Their bodies moved under the direction of a purely instinctual rhythm: violence and anger, the most primal of urges. Irresistible, unavoidable, impossible to deny. They were like animals as they ripped into each other, and there was no room for things such as friendship or loyalty – if those things had ever existed at all. Caution, hesitation, courtesy, and respect were only mere words, formless ideas, and could not exist in a world of teeth and claws, fists and steel, power and strength.
They ripped into each other like ravenous beasts, forgetting anything like discipline of training, blinded by the simple, primitive need to rend and tear. They abandoned all thought, losing themselves to the instincts and urges of their bodies, following their rage.
Fists, teeth, steel, fists, pain, fists, snarl, blood. The ancestral youkai powers that throbbed and pulsed in Yusuke’s veins urged him past everything he had only known, dashing him against the unyielding wall that was Hiei, blanking his mind completely and, in the chaos and fury of battle, somehow calming him.
Yusuke twisted to avoid a vicious sword swing, punched, was blocked, ducked a kick. His youkai blood pulsed and sang in his veins, urging him to abandon himself to the violence, lose himself in the brutal savagery.
He poured his everything into his fists, and for the first time he was finally able to see how frightening and lonesome it had been when their group had fractured the way it had. For the first time he really allowed himself to understand how truly terrified he had secretly felt, and how exposed and vulnerable it had left him each time he was forced to see just how far the four of them were drawing apart. He had been avoiding Kurama before the fox’s death because he’d been afraid to see him – him or Hiei – afraid to see just how much things had changed.
The desperation that had led to his relationship with Kurama was had been due in large part to the utter hopelessness of seeing a friend die – of facing the reality of the fact that their ‘unbreakable’ team had broken.
His power throbbed in his body, strained against his skin, howled in his ears like a great wave, and he fought – seeking destruction, forgiveness, weakness, strength, reassurance, punishment –
Oblivion.
Yusuke laughed, and lost himself.
His concentration narrowed down into a thin line, he focused his powers into a fine point – bending, shaping, crafting the plant to his will, influencing the path of its growth with a silent and stubborn determination. The white, fibrous plant yielded willingly to him, curving itself delicately around the glassy red bulb, pressing close into the other plant and then, under his careful direction, beginning to grow into it, fusing the two plants together.
Leaving that alone for a moment, he urged a separate part of the plant to begin to elongate. Its nature was quite admirable – its ability to change, to bend and shift without breaking, to continue to grow no matter the obstacle it met.

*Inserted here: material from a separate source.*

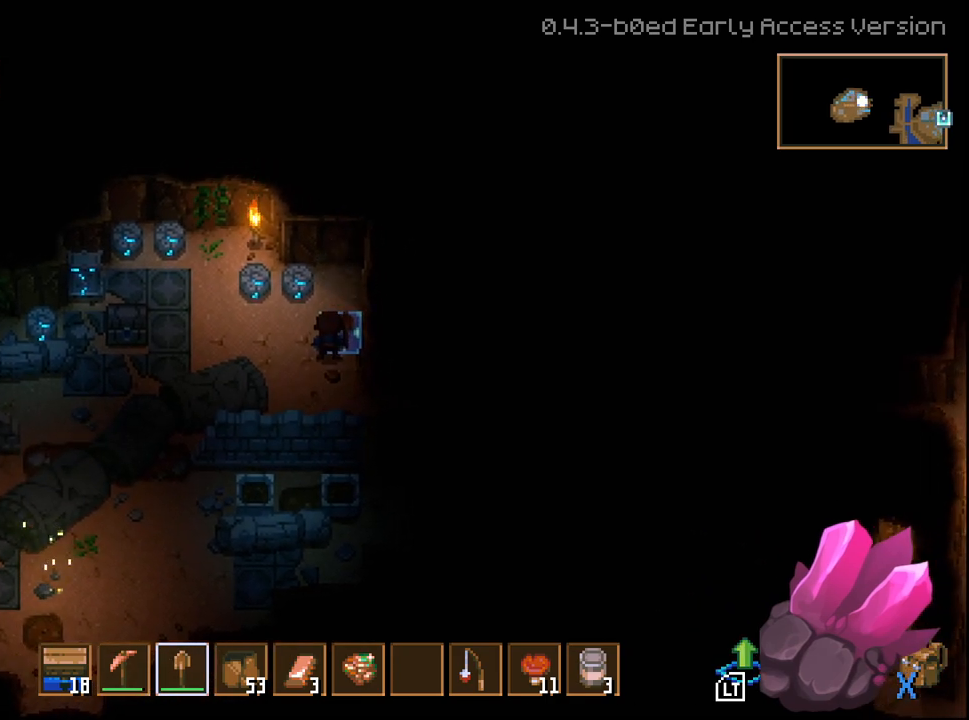
{"buttons": [], "left_stick": "up", "right_stick": "center", "events": [[250, "left_stick", "up-left"], [483, "left_stick", "up"]]}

Working the plants put Kurama in a calm, almost meditative state. His lips twitched into a small smile.
At last satisfied with the length, he turned his attention back to the bulb. Previous attempts at this had all caused rather unattractive results, but he seemed to have finally gotten it right this time. The fusion appeared completely flawless.

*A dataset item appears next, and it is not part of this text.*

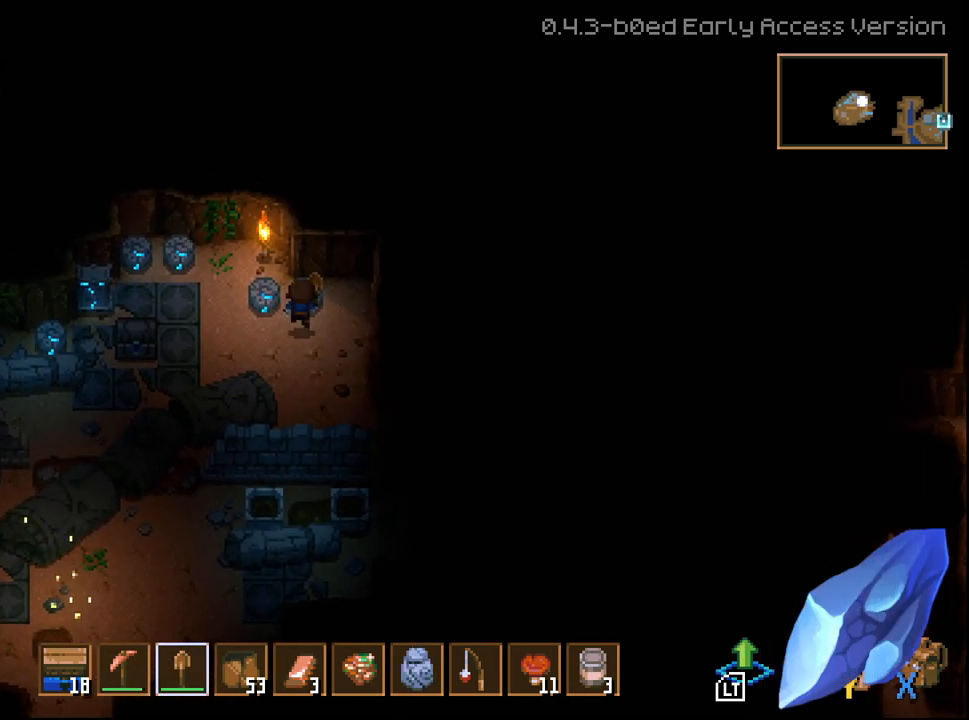
{"buttons": [], "left_stick": "center", "right_stick": "center", "events": [[67, "L2", "down"], [200, "L2", "up"], [283, "left_stick", "center"]]}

Nodding to himself, Kurama stripped his powers away so quickly that the plant was instantly petrified, leaving it smooth and hard as stone. The fox admired his work for a moment before opening the small can of clear gloss Botan had been kind enough to smuggle from the human world for him. Painting his creation would give it a shine and serve to hide any remaining imperfection.
When he finished and set it to dry, he sat back to admire his work. The staff he had created appeared relatively fragile, yet he knew the materials he had used would prove durable. Completely smooth and without the smallest scar such as would have been left by a carving knife, even another plantmaster would hesitate to name the materials he’d used or the method with which it had been made. Its seamless appearance would seem to many a lesser demon a sure sign that it was a thing of mystery, magic, and power. Their minds would be unable to fathom its making, and so imagination would take the place of logic and they would develop theories of their own.
He would think of a suitable mysterious and legendary-sounding name for it later, if there was time. There wouldn’t be much need to spread rumors of its powers – the imaginations of the camp’s inhabitants would do it far more justice. When Yusuke returned, Kurama would merely need to convince him to play along and carry it along with him for a while, and then the detective’s status as a youkai legend would be cemented forever.
Kurama smiled to himself once again, enjoying the simple beauty of his plan.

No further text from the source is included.